Este pedido de anulação foi formalizado pelo PP, em fevereiro, utilizando-se da arguição de descumprimento de preceito fundamental. Essa ação foi estrategicamente redigida pelos advogados de Bolsonaro, demonstrando uma manobra para contornar as limitações de quem pode efetivamente apresentar tal tipo de demanda jurídica ao STF.

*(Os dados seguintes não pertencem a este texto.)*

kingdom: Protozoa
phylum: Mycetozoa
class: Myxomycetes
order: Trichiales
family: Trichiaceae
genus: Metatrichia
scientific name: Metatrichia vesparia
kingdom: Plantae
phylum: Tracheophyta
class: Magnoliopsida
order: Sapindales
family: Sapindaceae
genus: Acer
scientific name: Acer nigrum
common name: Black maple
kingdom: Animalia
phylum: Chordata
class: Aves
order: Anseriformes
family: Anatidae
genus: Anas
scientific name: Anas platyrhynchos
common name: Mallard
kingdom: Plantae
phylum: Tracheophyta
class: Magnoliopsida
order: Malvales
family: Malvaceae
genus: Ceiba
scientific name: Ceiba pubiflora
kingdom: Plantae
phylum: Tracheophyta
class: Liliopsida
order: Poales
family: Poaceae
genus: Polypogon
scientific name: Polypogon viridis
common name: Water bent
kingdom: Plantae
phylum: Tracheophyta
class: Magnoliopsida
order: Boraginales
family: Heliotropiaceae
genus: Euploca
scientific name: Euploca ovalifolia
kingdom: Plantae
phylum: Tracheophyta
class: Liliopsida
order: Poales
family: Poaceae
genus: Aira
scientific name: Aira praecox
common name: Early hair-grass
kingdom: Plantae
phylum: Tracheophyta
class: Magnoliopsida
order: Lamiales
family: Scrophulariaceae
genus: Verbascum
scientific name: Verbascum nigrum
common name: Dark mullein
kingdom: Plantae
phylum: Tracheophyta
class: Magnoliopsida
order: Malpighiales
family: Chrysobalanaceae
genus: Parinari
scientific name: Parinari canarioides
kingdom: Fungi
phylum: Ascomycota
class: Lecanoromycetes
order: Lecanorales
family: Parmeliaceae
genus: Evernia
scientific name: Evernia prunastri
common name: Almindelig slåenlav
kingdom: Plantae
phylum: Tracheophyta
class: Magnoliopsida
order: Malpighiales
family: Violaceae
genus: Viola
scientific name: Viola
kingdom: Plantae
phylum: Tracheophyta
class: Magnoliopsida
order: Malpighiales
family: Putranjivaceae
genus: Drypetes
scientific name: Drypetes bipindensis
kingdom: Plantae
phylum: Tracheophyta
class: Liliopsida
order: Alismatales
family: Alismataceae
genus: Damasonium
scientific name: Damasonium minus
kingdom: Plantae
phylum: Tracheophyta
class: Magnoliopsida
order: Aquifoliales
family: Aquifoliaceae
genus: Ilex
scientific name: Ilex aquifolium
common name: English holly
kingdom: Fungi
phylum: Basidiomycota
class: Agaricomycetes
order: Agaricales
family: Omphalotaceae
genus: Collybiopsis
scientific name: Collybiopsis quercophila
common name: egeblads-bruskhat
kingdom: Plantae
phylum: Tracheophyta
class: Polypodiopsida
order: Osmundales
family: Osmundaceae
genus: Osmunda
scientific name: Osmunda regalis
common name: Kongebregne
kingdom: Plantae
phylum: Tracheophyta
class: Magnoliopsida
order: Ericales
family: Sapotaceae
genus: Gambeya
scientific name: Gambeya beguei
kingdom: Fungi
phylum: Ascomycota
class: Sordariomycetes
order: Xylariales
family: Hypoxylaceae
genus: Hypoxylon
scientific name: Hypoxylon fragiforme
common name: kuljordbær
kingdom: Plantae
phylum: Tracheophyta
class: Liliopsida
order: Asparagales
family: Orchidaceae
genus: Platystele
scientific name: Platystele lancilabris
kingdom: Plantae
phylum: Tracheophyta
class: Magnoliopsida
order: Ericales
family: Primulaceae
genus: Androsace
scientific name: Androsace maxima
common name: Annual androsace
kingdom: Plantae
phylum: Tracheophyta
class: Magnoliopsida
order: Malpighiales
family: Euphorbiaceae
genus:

O PP, liderado por Ciro Nogueira, um confederado e ex-ministro no governo Bolsonaro, assumiu a responsabilidade de levar adiante tal questionamento no STF. O partido argumentou que os envolvidos na investigação não possuem foro privilegiado no Supremo e questionou a atribuição do caso a Moraes, indicando a ausência de vínculo com outras investigações sob a relatoria do ministro.
Os advogados de Bolsonaro buscaram, através deste pedido, a anulação de todas as ações e evidências coletadas no âmbito da investigação, sugerindo o retorno do caso à Justiça Federal em Guarulhos, onde se originou. Contudo, a decisão de Cármen Lúcia mantém a investigação sob a égide do STF, frustrando as expectativas da defesa.
Este episódio evidencia uma tentativa desesperada de Bolsonaro e seus aliados de obstruir a justiça e escapar das consequências de seus atos, reforçando o compromisso do STF em preservar a integridade das investigações contra possíveis ilegalidades cometidas durante seu mandato.